# REEF CARRYING BARGE



## TURTLE (May 22, 2008)

I saw these pontoons accross from my office and thought that they would make a great barge for draging your reefs out to sea on.Let me know if anyone is interested in makeing your own barge or one for the reef builders.


----------



## capt mike (Oct 3, 2007)

Taking bare pontoons like this is not attractive to reef builders because by the time you build the rest of it and pay for that and then the problem arrives that it won't tow at a reasonable speed and is unstable with much weight in any decent sea these things are really not practical and sometimes become dangerous to deploy off of.

I've been deploying for many years and have seen people try this more than once and if you are trying to deploy decent reefs with enough weight to stay put its not a good idea.

Just my opinion.


----------



## dryhydro (Mar 22, 2009)

They'd be fine for a small houseboat...


----------



## -=Desperado=- (Jun 19, 2009)

> *TURTLE (4/22/2009)*I saw these pontoons accross from my office and thought that they would make a great barge for draging your reefs out to sea on.Let me know if anyone is interested in makeing your own barge or one for the reef builders.

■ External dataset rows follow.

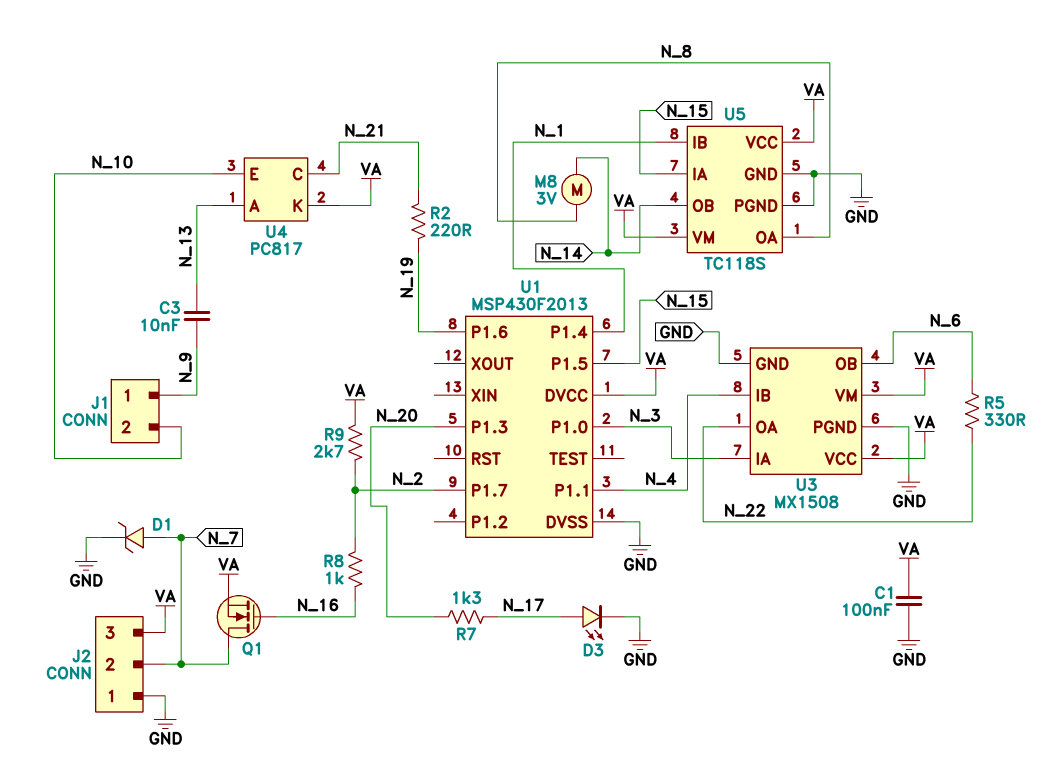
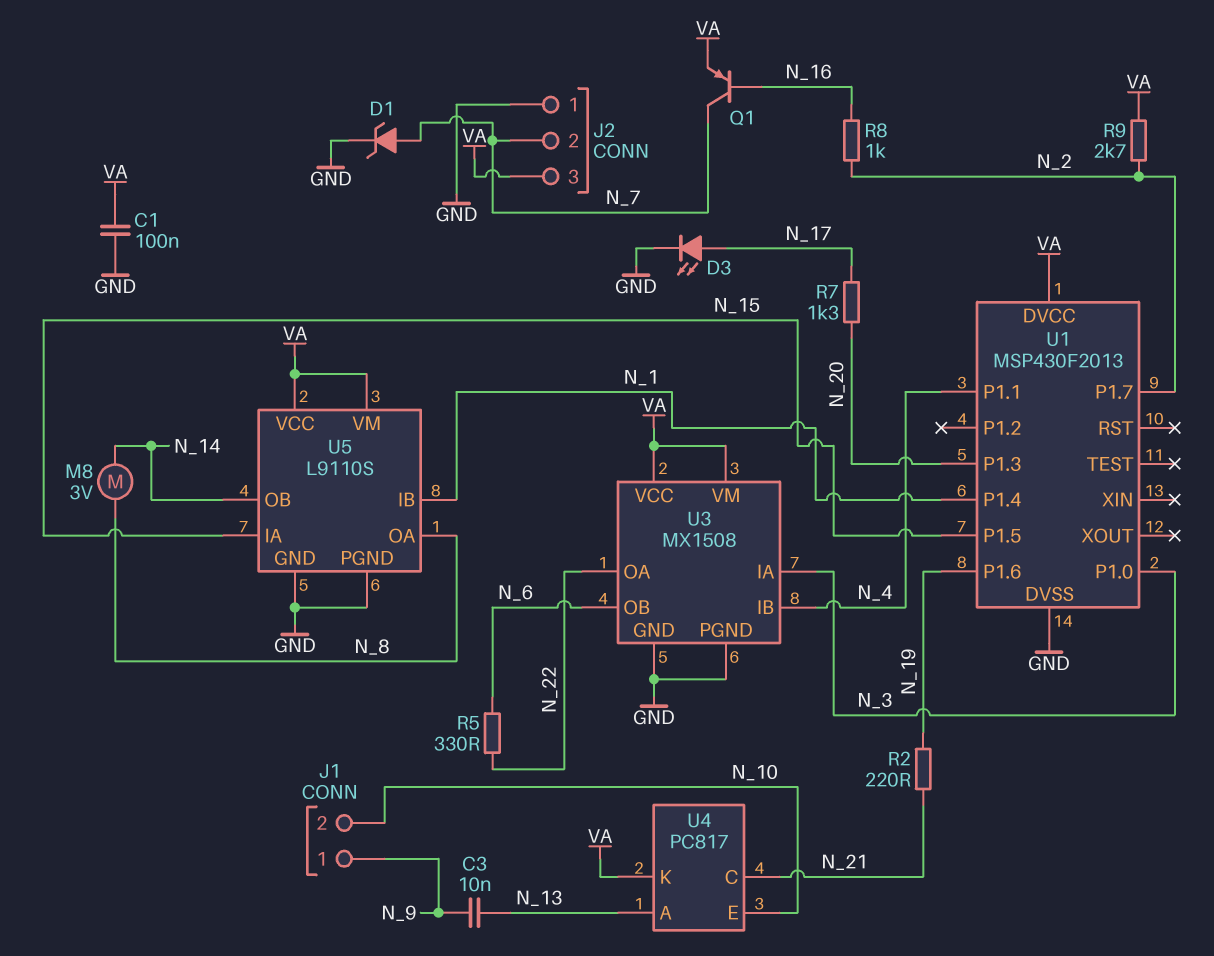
Q1: NMOS (G N_16, D N_7, S VA) -> PNP (B N_16, C N_7, E VA)
U5: TC118S -> L9110S

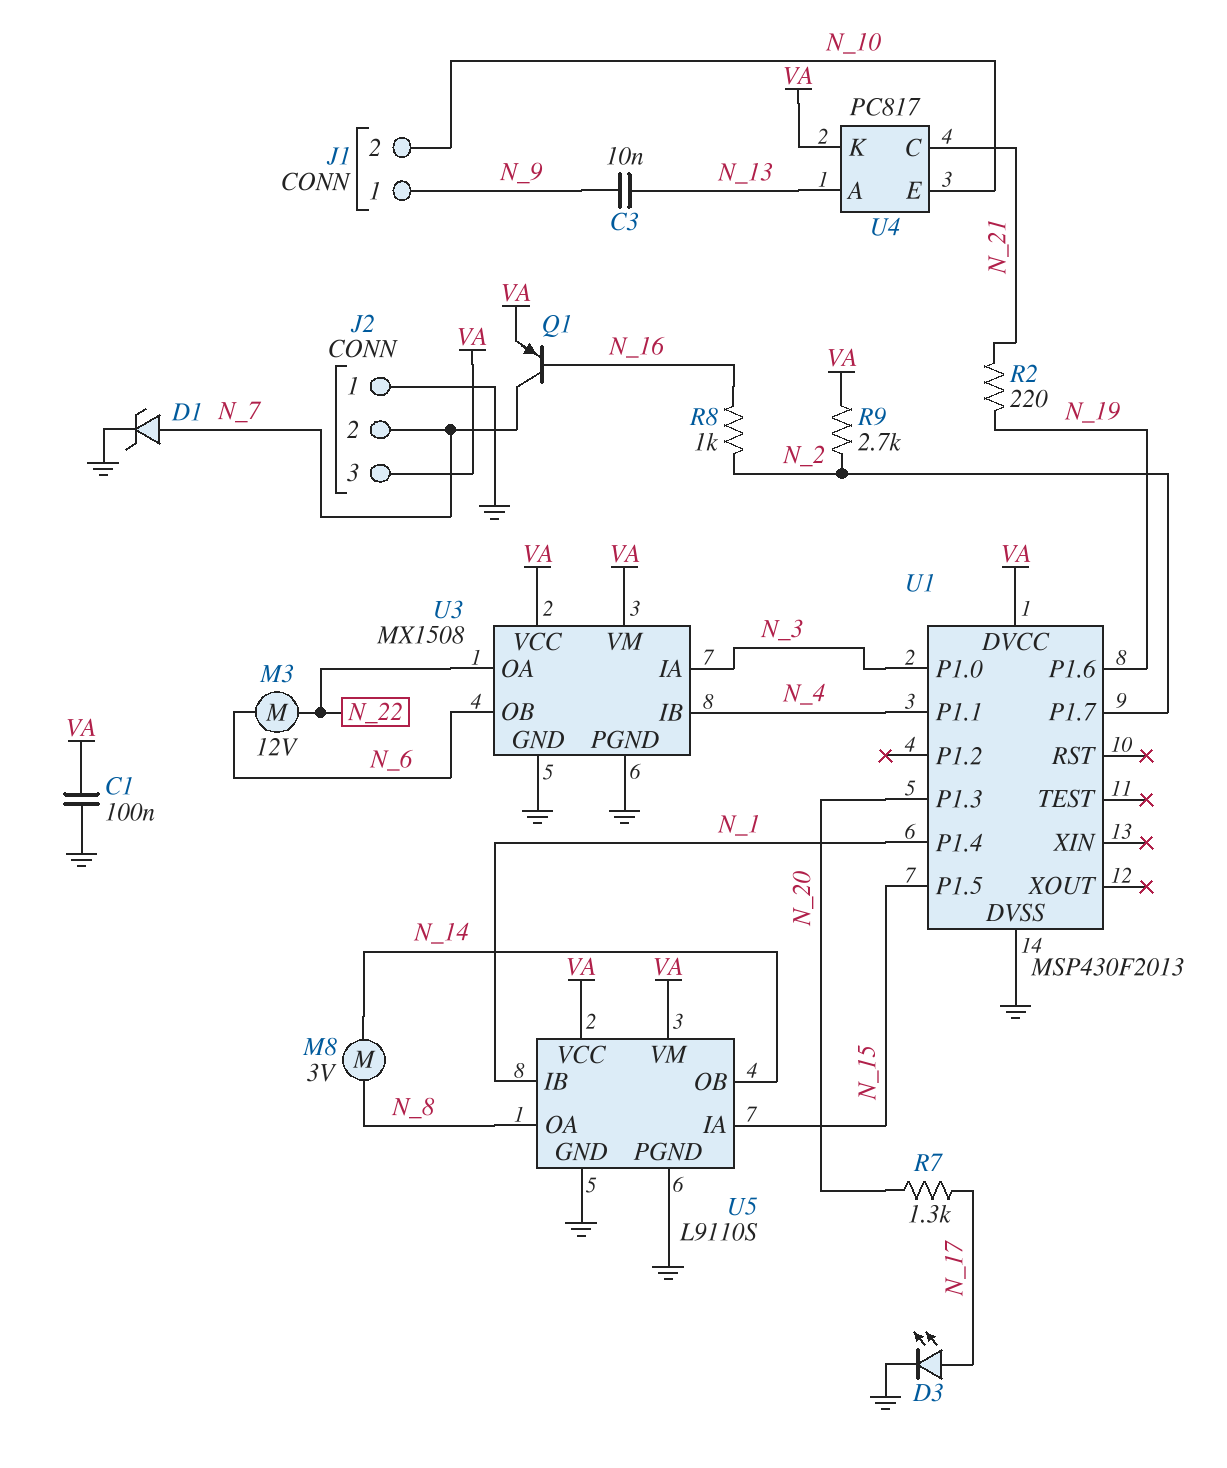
M3: none -> motor 12V (N_6, N_22)
R5: 330 (N_6, N_22) -> none

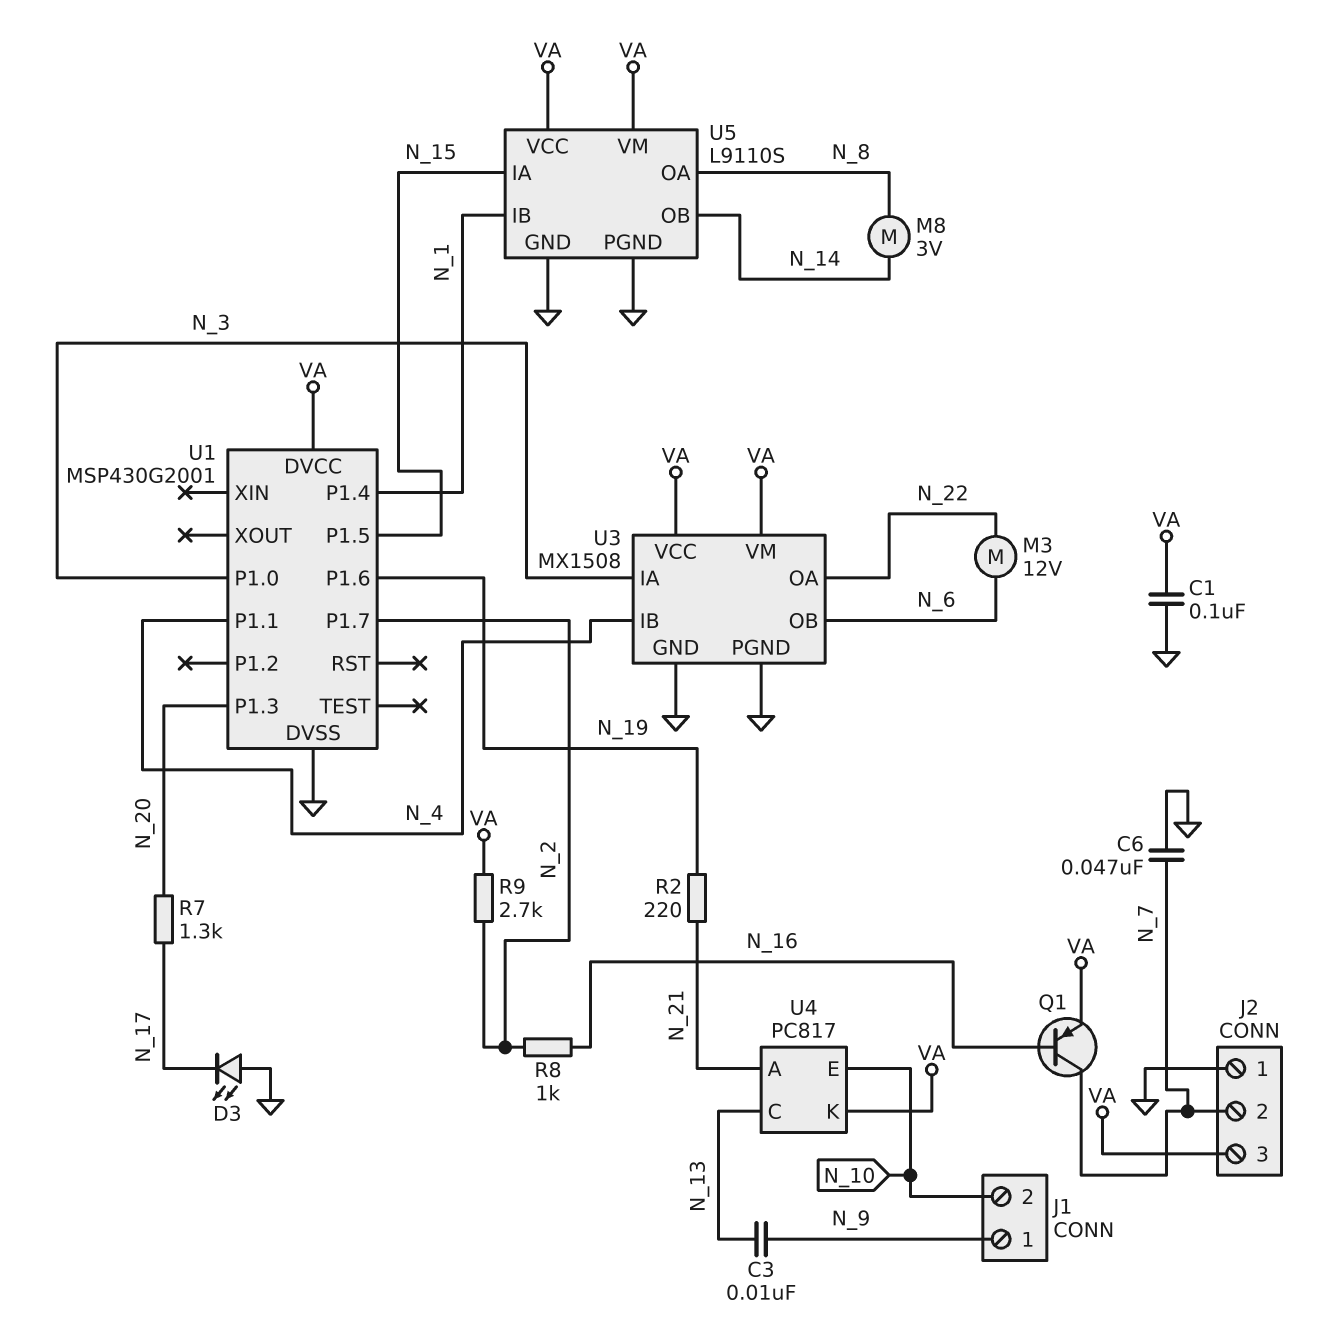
C6: none -> 47nF (GND, N_7)
D1: zener (A N_7, K GND) -> none
D3: LED (A N_17, K GND) -> LED (A GND, K N_17)
U1: MSP430F2013 -> MSP430G2001
U4 pin A: N_13 -> N_21
U4 pin C: N_21 -> N_13

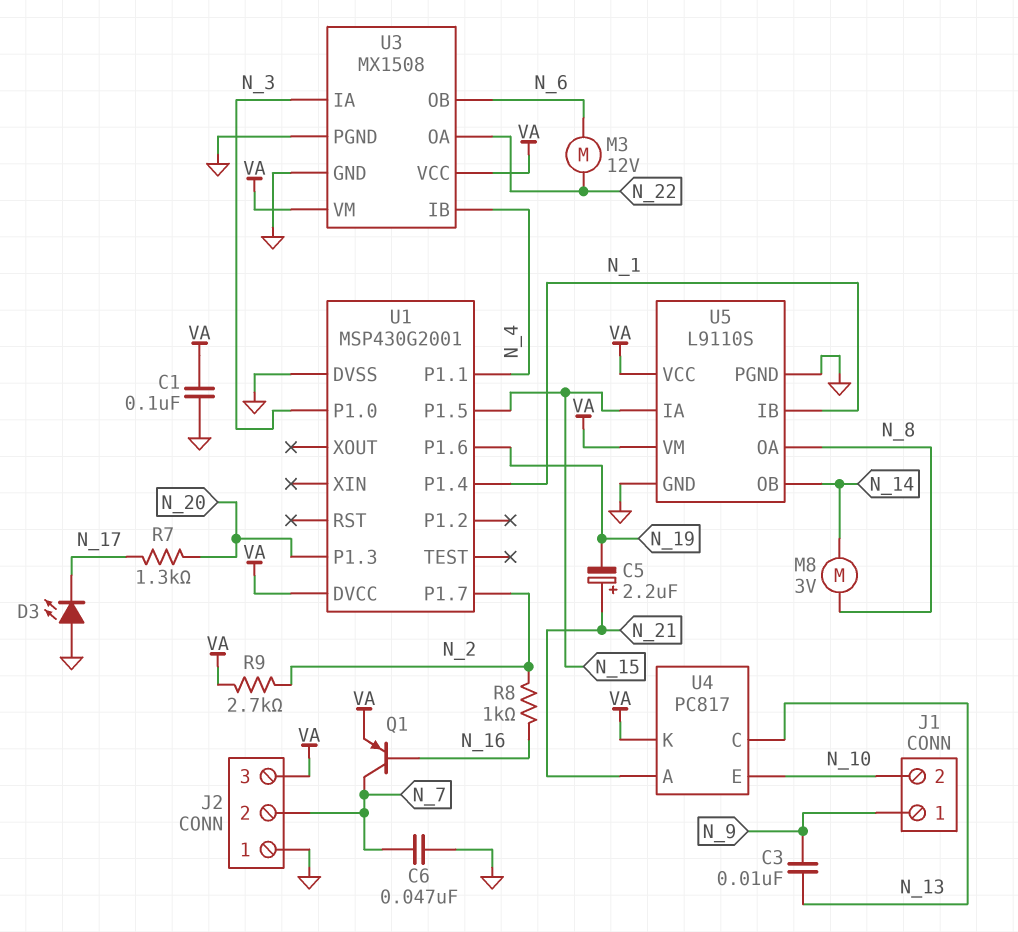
C5: none -> 2.2uF (plus N_21, minus N_19)
R2: 220 (N_19, N_21) -> none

make them retractable.in other words build a platform the same size on both sides that ovelap with some sttel tube that goes into its selfon both ends.once its open you can open it up and make it wider at the same time giving you more room and making it more stable.any kind of cable pulley system will work to make the thing open upi think weight would be the issue.make sure the other side weighs more than what you are dropping.

if you engineered it right you can make it detract outward to deploy the reefs down the center using a small crane built onto it.why dump over the side when you go down the center.i would weld scaffolding to the base of the platforms and run a truss down the center that you can posistion over what you were trying to deploy.

use an electric winch to lift the reef than open the pontoons up and drop.put your head to it and you could come up with something sweet.



is it all worth it .probably not since there is to much natuaral bottom that produces fish.


----------



## Sea-r-cy (Oct 3, 2007)

What were they in the last life?? Propane, ammonia?? Could be dangerous welding to them. Sea-r-cy


----------